IMHO, any more than 8 patients is too many for a pca to handle if they are expected to perform all basic care plus vital signs. Now, it does depend on the acuity level of each patient. I know many charge nurses that will not consider this when they make out the cna assignment. They go down the list counting and then draw a line; every pca gets 12 patients. This is the easiest way to do it, but not easy for the cna. Let's say cna #1 has 8 self-care patients and 4 assist while cna #2 has 6 total-care patients, 5 assist, and 1 self-care. This is NOT a fair assignment.

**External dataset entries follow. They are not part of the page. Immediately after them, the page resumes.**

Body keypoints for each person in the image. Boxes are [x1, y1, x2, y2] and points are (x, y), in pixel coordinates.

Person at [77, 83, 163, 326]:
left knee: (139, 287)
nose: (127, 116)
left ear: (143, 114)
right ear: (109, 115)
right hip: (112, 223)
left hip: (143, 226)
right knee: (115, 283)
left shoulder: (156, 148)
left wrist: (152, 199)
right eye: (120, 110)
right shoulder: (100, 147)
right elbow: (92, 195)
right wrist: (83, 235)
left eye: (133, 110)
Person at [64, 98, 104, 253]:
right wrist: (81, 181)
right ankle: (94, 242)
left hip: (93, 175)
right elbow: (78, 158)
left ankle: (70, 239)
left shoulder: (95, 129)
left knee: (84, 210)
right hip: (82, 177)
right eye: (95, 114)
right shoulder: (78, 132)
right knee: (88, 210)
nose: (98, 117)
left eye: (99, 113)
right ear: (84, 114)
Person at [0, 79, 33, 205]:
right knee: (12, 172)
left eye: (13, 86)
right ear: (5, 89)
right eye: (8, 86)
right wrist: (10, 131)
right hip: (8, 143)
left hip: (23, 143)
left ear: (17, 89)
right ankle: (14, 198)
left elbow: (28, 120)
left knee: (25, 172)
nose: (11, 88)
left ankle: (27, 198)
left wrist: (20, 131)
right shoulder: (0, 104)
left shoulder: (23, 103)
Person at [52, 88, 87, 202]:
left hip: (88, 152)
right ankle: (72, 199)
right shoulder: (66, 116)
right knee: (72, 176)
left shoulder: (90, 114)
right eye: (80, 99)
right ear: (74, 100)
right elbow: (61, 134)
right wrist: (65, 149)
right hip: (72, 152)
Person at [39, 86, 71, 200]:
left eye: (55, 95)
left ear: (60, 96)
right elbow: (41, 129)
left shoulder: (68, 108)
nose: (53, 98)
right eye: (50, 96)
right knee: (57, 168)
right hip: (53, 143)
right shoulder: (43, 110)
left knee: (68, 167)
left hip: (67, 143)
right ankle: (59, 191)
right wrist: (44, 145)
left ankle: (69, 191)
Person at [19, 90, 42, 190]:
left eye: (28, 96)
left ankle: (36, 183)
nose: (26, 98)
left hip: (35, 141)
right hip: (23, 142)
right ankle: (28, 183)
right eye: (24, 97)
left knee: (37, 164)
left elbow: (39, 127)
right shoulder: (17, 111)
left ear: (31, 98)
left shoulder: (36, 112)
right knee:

I know it is difficult enough for the charge nurse to decide which nurses are going to get which patients, and that worrying about the cna's would only add to that; however, an overloaded cna means the patient ultimately suffers!

Also, consider the fact that oral care is the most overlooked part of care. Now, I normally have 12 patients. It is NICE, but impossible to come in, get report on 12 patients, and then go around and wash their faces and brush their teeth all before breakfast trays arrive on the floor. I would LOVE it if I had that kind of time! I once had a patient's family member ask me, "you're not going to wash her face? You wash your face in the morning don't you?" Again, I would love to wash each and every one of my patients' faces; however, it just is not realistic. Normally, before I even finish receiving report, I already have call lights going off for patients wanting to go to the restroom, family members who just got there and are furious that there mom is in a wet bed, family members wanting to know if dad is going to get a bath "sometime TODAY!" (it's only 7am!!), bed alarm is going off because the patient will not stay in bed and we can't use restraints, but hey we don't need restraints because we have bed alarms; it doesn't matter that we may be understaffed and not have the staff to run to the room as soon as the alarm goes off, but that's ok because we can just blame the staff if the patient falls for not responding in a timely manner.....I think you see what I am getting at. CNA work is tough. I enjoy helping others, but sometimes all I can do is just NOT enough. More than 8 patients is WAY too many, but hospitals do not care because they can always point a finger while collecting a bigger check by running floors short staffed. All of this is just my take on things though.

Sincerely,

Jay

Specializes in Wound Care , Foot Care,and Geriatrics.

Hello All,I work in a complex care facility doing all three shifts because I am casual so I get the birds eye view of it all!So during the day we are responsible for 15 ressies with two C.NA's on per "house"...however one of us has to do meds so one person has to end up doing more cares.On one floor a L.P.N works alongside a cna and during dayshift there are R.N's on.During NIGHT shift which I have done a bunch of because the shift is hard to fill we have 30 people,there are two floors 30 on each floor and the night nurse floats between the two.Some nights are quiete and some nights are...like I am racing around sweating trying to get it all done for day shift arriving for 7am.Hmmm in answer to how many are to much I think it is when your level of care starts to decline,when you are not having the time for mouth care,doing all the little things that are important but are not life and death,but that bug us when we go home and go over our day in our minds.to be honestI am trying to find the balance still and be true to ME.Some people are all about getting ressies "DONE".To me it is not life altering if someone has breakie in their P.J's if they like that,or something similiar..this is their HOME and I always try to remember that.Anyways hope all is going smoothly for you all?

My boyfriend is on "overshare" right now.Take care.